**Instructions for the task**
Go over the entries below line by line, copying each one that contains the word "from".

**Record extracts**
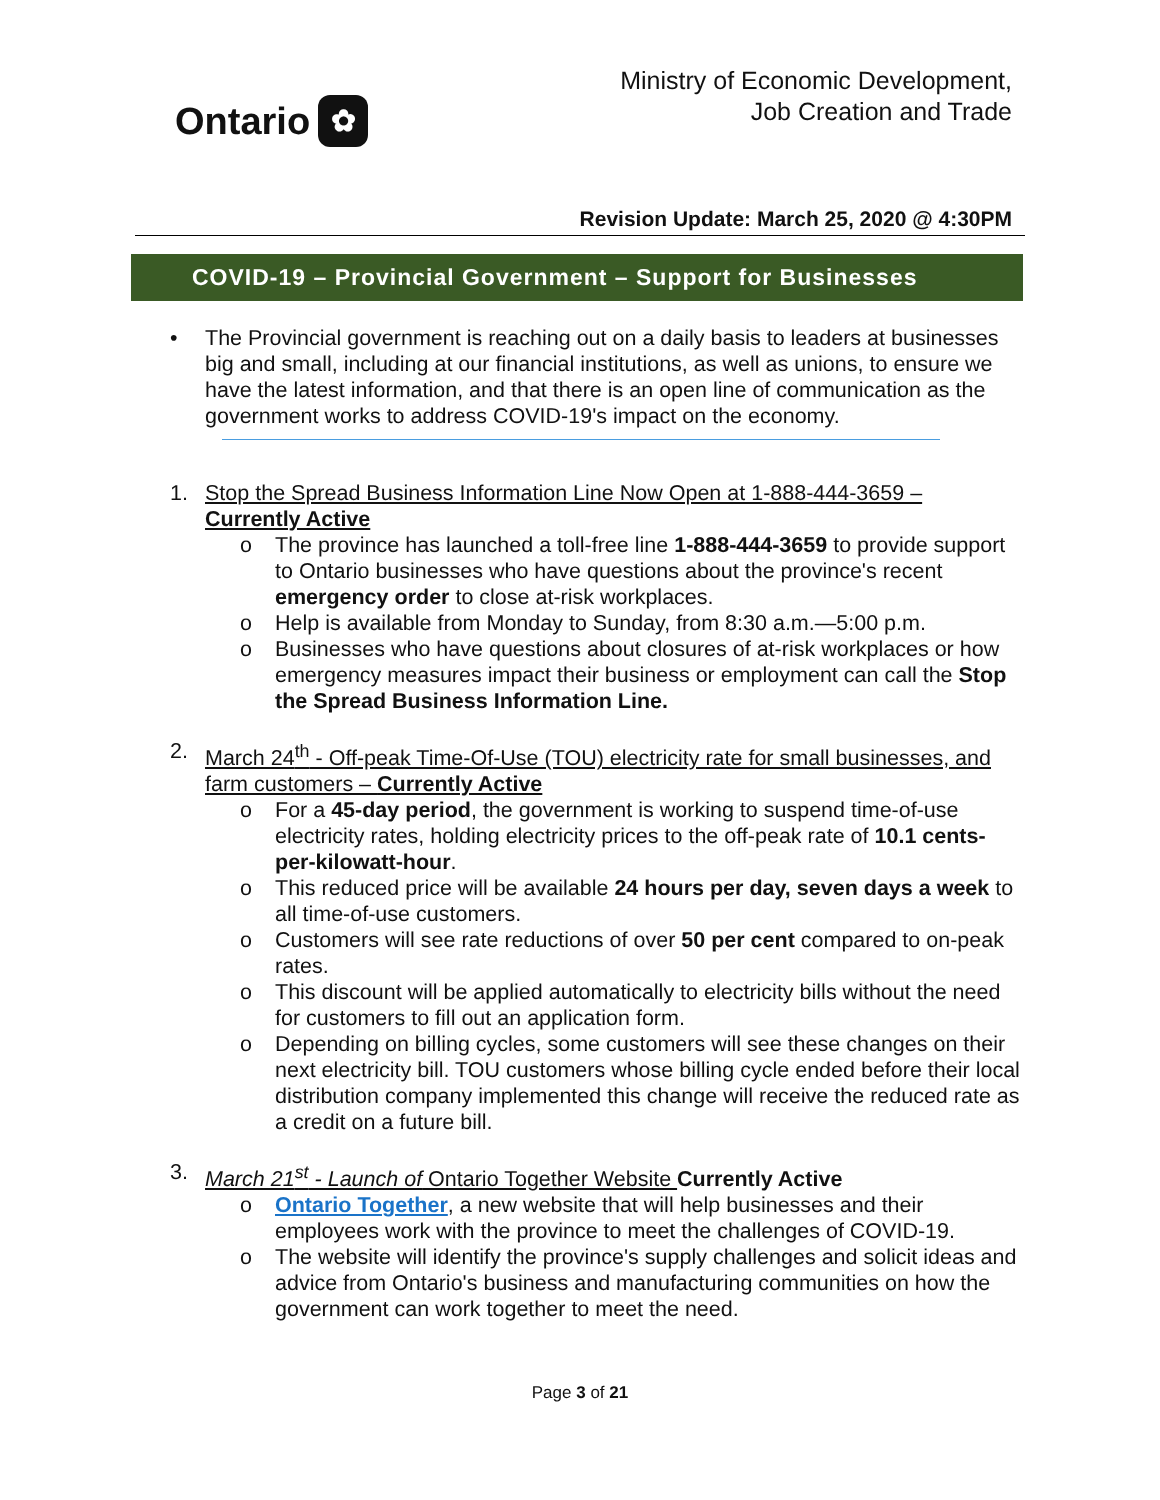Ontario ✿
Ministry of Economic Development,
Job Creation and Trade
Revision Update: March 25, 2020 @ 4:30PM
COVID-19 – Provincial Government – Support for Businesses
• The Provincial government is reaching out on a daily basis to leaders at businesses big and small, including at our financial institutions, as well as unions, to ensure we have the latest information, and that there is an open line of communication as the government works to address COVID-19's impact on the economy.
1. Stop the Spread Business Information Line Now Open at 1-888-444-3659 – Currently Active
o The province has launched a toll-free line 1-888-444-3659 to provide support to Ontario businesses who have questions about the province's recent emergency order to close at-risk workplaces.
o Help is available from Monday to Sunday, from 8:30 a.m.—5:00 p.m.
o Businesses who have questions about closures of at-risk workplaces or how emergency measures impact their business or employment can call the Stop the Spread Business Information Line.
2. March 24<sup>th</sup> - Off-peak Time-Of-Use (TOU) electricity rate for small businesses, and farm customers – Currently Active
o For a 45-day period, the government is working to suspend time-of-use electricity rates, holding electricity prices to the off-peak rate of 10.1 cents-per-kilowatt-hour.
o This reduced price will be available 24 hours per day, seven days a week to all time-of-use customers.
o Customers will see rate reductions of over 50 per cent compared to on-peak rates.
o This discount will be applied automatically to electricity bills without the need for customers to fill out an application form.
o Depending on billing cycles, some customers will see these changes on their next electricity bill. TOU customers whose billing cycle ended before their local distribution company implemented this change will receive the reduced rate as a credit on a future bill.
3. March 21<sup>st</sup> - Launch of Ontario Together Website Currently Active
o Ontario Together, a new website that will help businesses and their employees work with the province to meet the challenges of COVID-19.
o The website will identify the province's supply challenges and solicit ideas and advice from Ontario's business and manufacturing communities on how the government can work together to meet the need.
Page 3 of 21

**Output for this task**
o Help is available from Monday to Sunday, from 8:30 a.m.—5:00 p.m.
o The website will identify the province's supply challenges and solicit ideas and advice from Ontario's business and manufacturing communities on how the government can work together to meet the need.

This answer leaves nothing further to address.